Che and Violence (2012)

Theatre Review from the October 2012 issue of the Socialist Standard

Dirty Market are a theatre collective based in South-east London who have adopted bricolage techniques for their productions, and their most recent Be Good Revolutionaries took place at the Oval House Theatre in Kennington, London. The sources for Be Good Revolutionaries are the last letter of Che Guevara to his children, Crime on Goat Island by Ugo Betti, and  Brecht’s Mother Courage and Her Children.

Be Good Revolutionaries is set in the claustrophobic world of a jungle hideaway in Latin America in 1967 where a rebel leader's wife Anna (a formidable performance by Juliet Prague), and her two daughters and one son live. Into this world comes a stranger who appears to know the long-lost leader. The stranger is a ‘Martin Guerre’ character who intrudes like in the Betti novel, but his presence is disastrous like in a Roman Polanski film.

Be Good Revolutionaries is reminiscent of Brecht’s Mother Courage where the devastating effects of war are portrayed, and Brecht points out the utter blindness and futility of those hoping to profit by it. Dirty Market have adopted Brechtian techniques for this production, demonstrating the ‘estrangement’ effect by using singing and music to interrupt or comment on the action.
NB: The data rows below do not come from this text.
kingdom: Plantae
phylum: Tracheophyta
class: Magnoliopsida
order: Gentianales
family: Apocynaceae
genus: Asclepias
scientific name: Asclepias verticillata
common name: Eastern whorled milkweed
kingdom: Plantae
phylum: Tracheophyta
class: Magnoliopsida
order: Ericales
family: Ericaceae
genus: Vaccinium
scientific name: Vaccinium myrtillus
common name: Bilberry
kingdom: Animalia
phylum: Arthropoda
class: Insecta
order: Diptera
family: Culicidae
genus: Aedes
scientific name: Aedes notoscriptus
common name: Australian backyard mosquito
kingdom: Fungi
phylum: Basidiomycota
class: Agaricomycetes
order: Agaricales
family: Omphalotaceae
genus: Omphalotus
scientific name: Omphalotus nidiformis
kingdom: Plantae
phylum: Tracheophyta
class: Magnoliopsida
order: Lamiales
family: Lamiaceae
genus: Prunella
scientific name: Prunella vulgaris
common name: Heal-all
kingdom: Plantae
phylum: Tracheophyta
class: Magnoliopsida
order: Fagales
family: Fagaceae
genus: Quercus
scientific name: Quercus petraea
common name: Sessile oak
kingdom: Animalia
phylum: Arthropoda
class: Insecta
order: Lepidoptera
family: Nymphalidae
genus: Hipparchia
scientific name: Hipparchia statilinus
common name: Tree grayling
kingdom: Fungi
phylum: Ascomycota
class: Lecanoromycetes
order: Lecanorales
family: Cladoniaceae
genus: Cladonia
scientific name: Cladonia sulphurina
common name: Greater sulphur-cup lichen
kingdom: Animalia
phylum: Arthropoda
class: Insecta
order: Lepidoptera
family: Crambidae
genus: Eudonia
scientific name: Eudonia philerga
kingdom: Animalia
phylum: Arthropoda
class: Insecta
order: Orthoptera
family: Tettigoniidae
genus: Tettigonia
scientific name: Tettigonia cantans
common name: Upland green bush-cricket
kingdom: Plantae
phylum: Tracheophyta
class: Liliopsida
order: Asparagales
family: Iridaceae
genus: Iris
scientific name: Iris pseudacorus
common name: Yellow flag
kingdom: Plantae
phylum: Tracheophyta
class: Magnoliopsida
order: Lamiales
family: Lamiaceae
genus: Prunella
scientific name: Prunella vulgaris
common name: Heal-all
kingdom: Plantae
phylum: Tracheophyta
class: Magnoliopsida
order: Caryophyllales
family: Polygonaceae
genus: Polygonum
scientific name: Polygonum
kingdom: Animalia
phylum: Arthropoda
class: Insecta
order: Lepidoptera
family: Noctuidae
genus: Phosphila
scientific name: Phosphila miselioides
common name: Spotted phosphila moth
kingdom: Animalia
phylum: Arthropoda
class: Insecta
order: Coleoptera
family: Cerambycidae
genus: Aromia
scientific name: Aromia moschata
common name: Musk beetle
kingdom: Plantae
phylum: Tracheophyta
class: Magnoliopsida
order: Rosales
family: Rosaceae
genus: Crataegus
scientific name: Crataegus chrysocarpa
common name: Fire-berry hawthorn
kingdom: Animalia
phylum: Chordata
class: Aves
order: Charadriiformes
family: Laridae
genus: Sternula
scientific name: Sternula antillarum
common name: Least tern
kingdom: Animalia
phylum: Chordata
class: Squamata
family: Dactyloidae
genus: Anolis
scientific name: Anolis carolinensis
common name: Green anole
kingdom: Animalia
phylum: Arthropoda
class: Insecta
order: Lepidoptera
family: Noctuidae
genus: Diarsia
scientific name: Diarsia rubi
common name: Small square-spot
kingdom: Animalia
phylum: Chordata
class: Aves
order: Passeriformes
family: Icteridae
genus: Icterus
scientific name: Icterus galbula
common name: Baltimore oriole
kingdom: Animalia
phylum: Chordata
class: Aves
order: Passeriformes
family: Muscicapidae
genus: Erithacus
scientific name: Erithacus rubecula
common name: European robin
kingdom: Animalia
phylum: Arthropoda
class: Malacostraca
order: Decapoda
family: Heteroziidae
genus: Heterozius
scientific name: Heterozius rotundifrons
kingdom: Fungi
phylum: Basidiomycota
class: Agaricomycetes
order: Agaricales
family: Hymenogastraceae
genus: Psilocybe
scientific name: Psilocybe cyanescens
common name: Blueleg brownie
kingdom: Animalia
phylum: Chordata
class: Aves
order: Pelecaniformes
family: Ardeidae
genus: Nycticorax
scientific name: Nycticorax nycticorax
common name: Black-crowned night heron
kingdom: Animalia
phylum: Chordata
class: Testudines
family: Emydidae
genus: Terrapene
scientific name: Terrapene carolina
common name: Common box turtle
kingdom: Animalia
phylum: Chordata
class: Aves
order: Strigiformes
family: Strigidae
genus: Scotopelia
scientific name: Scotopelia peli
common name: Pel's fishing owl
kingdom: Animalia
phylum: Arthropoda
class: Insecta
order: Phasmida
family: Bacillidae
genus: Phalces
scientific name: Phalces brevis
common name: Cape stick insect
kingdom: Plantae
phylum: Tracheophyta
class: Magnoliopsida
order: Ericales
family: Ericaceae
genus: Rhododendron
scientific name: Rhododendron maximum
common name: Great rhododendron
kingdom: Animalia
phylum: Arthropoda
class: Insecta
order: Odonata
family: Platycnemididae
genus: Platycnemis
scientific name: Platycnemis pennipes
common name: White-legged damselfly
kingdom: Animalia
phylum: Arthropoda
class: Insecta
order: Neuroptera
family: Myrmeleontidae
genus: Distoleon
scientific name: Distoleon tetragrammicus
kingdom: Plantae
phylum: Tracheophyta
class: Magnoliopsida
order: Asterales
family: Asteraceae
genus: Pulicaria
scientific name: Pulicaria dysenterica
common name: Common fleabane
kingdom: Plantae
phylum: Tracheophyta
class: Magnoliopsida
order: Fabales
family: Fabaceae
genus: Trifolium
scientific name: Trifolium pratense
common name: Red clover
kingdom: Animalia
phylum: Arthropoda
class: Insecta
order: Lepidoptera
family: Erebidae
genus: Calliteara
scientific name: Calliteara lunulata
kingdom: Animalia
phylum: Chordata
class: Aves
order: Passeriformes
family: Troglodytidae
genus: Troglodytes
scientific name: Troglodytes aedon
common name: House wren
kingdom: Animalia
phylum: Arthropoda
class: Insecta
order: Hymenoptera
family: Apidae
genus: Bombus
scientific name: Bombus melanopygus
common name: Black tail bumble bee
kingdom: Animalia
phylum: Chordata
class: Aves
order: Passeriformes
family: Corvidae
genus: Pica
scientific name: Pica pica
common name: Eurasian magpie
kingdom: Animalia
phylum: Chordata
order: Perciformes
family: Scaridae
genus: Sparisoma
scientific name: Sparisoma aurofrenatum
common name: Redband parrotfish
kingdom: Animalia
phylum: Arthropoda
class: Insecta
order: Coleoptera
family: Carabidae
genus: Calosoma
This is memorably performed by musician-singer Rebecca Thorn.

The production is noteworthy for the design by Susan Sowerby of the Mexican ‘los dias de los muertos’ artwork, ‘ofrenda’ shrines, skeletons and ‘calavera catrinas’ which give the performance the necessary ‘latin’ American ambience. This is augmented by the choreographed movements of the children, a soundtrack of flutes, Rebecca Thorn’s accordion, gunfire and helicopter rotors which bring to mind Coppola’s Apocalypse Now and Christopher Bruce’s modern ballet Ghost Dances which featured the Chilean folk of Inti Illimani. Be Good Revolutionaries is evocative of the music of songs like the Cuban ‘Guantanamera’ and Victor Jara’s Chilean anthem ‘Venceremos’.

Che Guevara’s last letter to his children contained fatherly advice in the shape of “Grow up into good revolutionaries”, “Remember that it is the Revolution which is important” and a reminder that he was “a man who acted as he thought best and who has been absolutely faithful to his convictions”. Since the 1960’s, the famous Che image has been thoroughly ‘marketed’ and exploited by western capitalism. Che was captured and executed in 1967 in Bolivia where he was attempting to export the Cuban revolution, and conduct a Maoist “protracted peoples war”. This play includes the line “People have to die for change” and a glorification of “revolution”. Such romanticising of violent insurrection, and armed struggle is fundamental to Trotskyists and Leninists but all minority violent revolutions devour their own children.

Although Cuba is very popular with the Left, it is a one-party state, there are political prisoners, no freedom of the press,  no right to strike, price controls, goods rationing, a constitution based on the USSR,  a planned economy in the USSR ‘state capitalist’ mode, and essentially there  is ‘commodity nature of production’, and therefore is not a socialist society.